Mr. Pataki will have little time to pack his bags before leaving for China on Saturday. He was in Iowa yesterday for the second time in as many months, wrapping up a two-day swing through the state with lunchtime speech to business leaders in Cedar Rapids.


A New York group upset with Mr. Pataki’s policies on education funding flew in a small group of parents and schoolchildren to protest outside the hotel where he spoke. “Governor Pataki is now in the equivalent of a college entrance exam for a potential presidential candidate, and people in Iowa deserve the right to know his full record,” the director of the Alliance for Quality Education, William Easton, said.


The governor yesterday dismissed a reporter’s question about the demonstration. “New York spends more per student than any state in the nation,” Mr. Pataki said, according to the Associated Press.

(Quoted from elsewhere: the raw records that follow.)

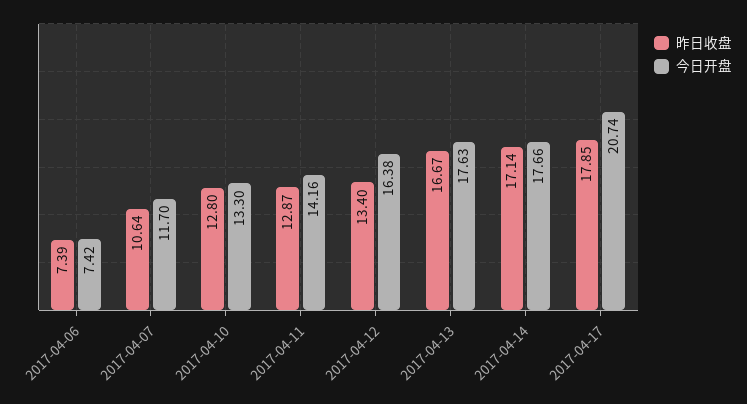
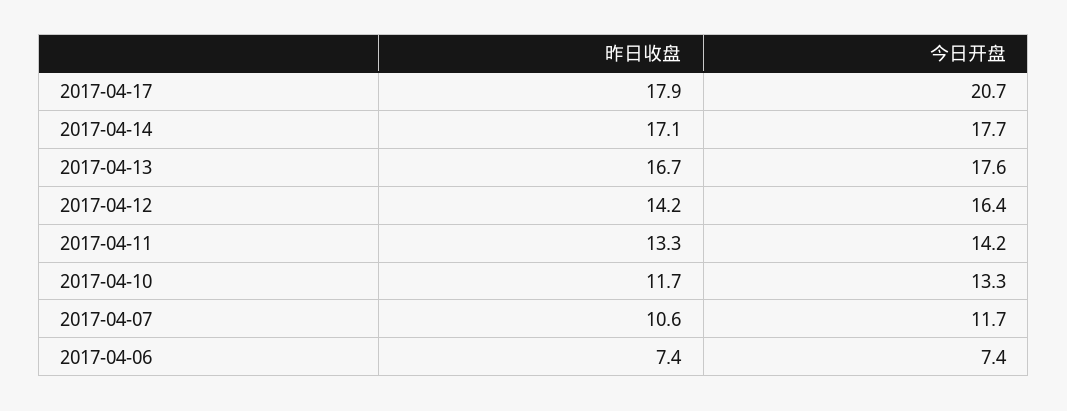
昨日收盘, 2017-04-10: 12.8 -> 11.7
昨日收盘, 2017-04-11: 12.87 -> 13.3
昨日收盘, 2017-04-12: 13.4 -> 14.2

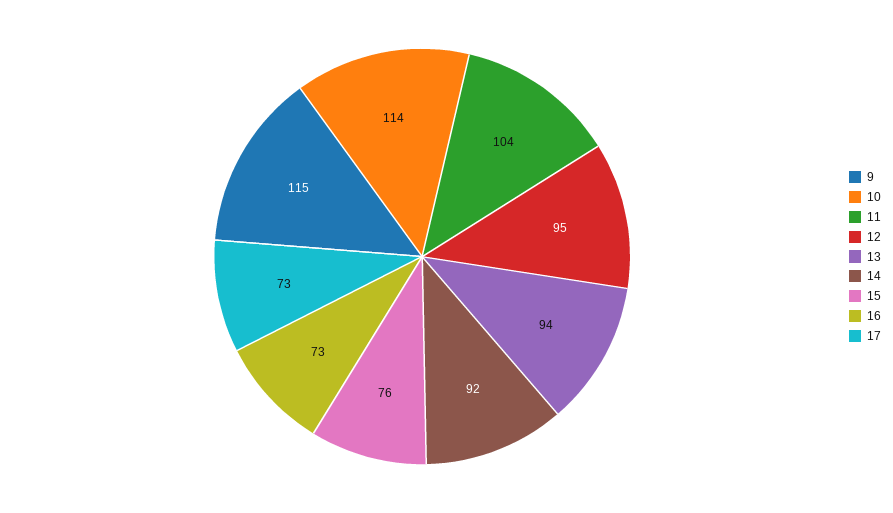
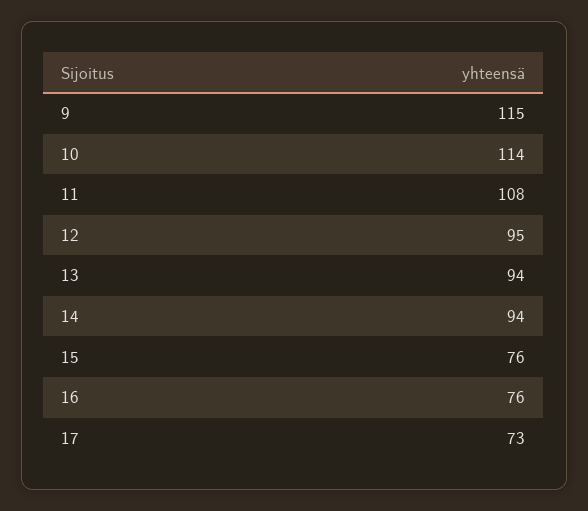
11: 104 -> 108
14: 92 -> 94
16: 73 -> 76

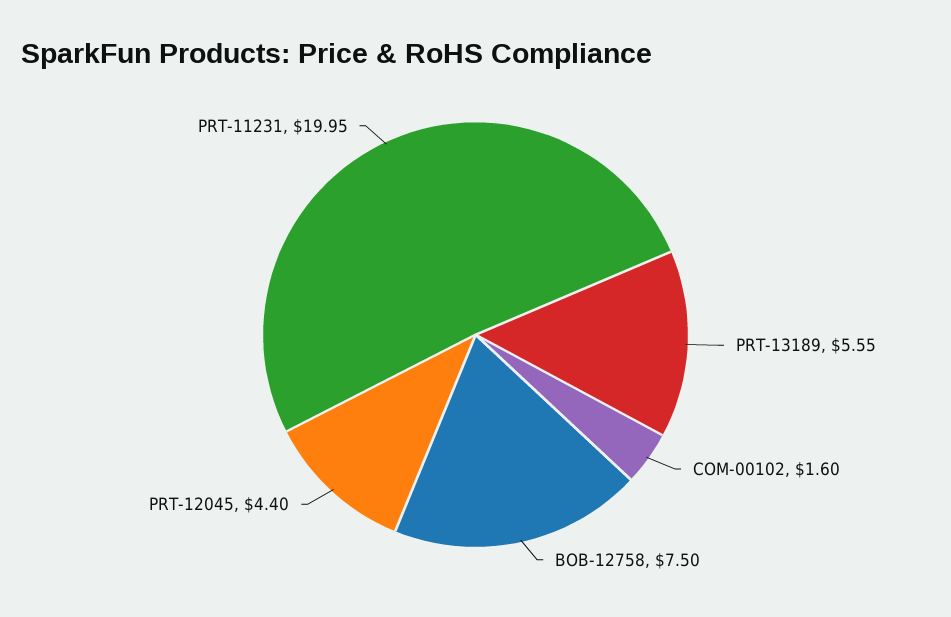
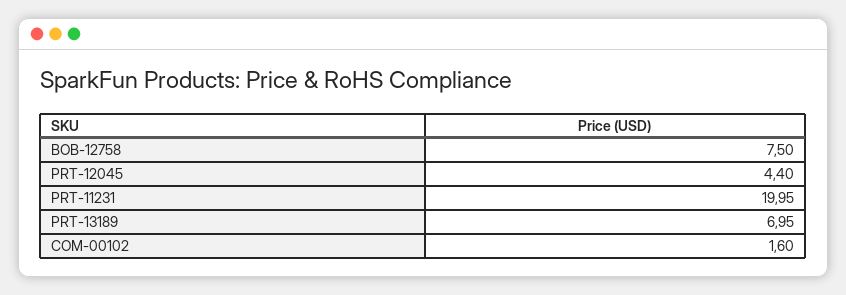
PRT-13189: 5.55 -> 6.95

Mr. Easton said the group might hold similar protests in Iowa or New Hampshire, but does not plan to follow Mr. Pataki overseas. “China is probably out of our budget,” the education activist said.


One of Mr. Pataki’s possible rivals for the Republican nomination in 2008, Governor Mitt Romney of Massachusetts, recently canceled a trip to Israel in the wake of criticism that he was neglecting his duties at home.


A Democratic political consultant, Hank Sheinkopf, said he doubted Mr. Pataki’s travels would put him under the same kind of pressure. The consultant noted that Mr. Romney faces re-election next year, while Mr. Pataki does not. “Pataki’s perceived to be on the way out,” Mr. Sheinkopf said. “The electorate he needs won’t be tremendously upset with him taking a trip to China as long as he doesn’t involve himself in matters about exporting jobs.”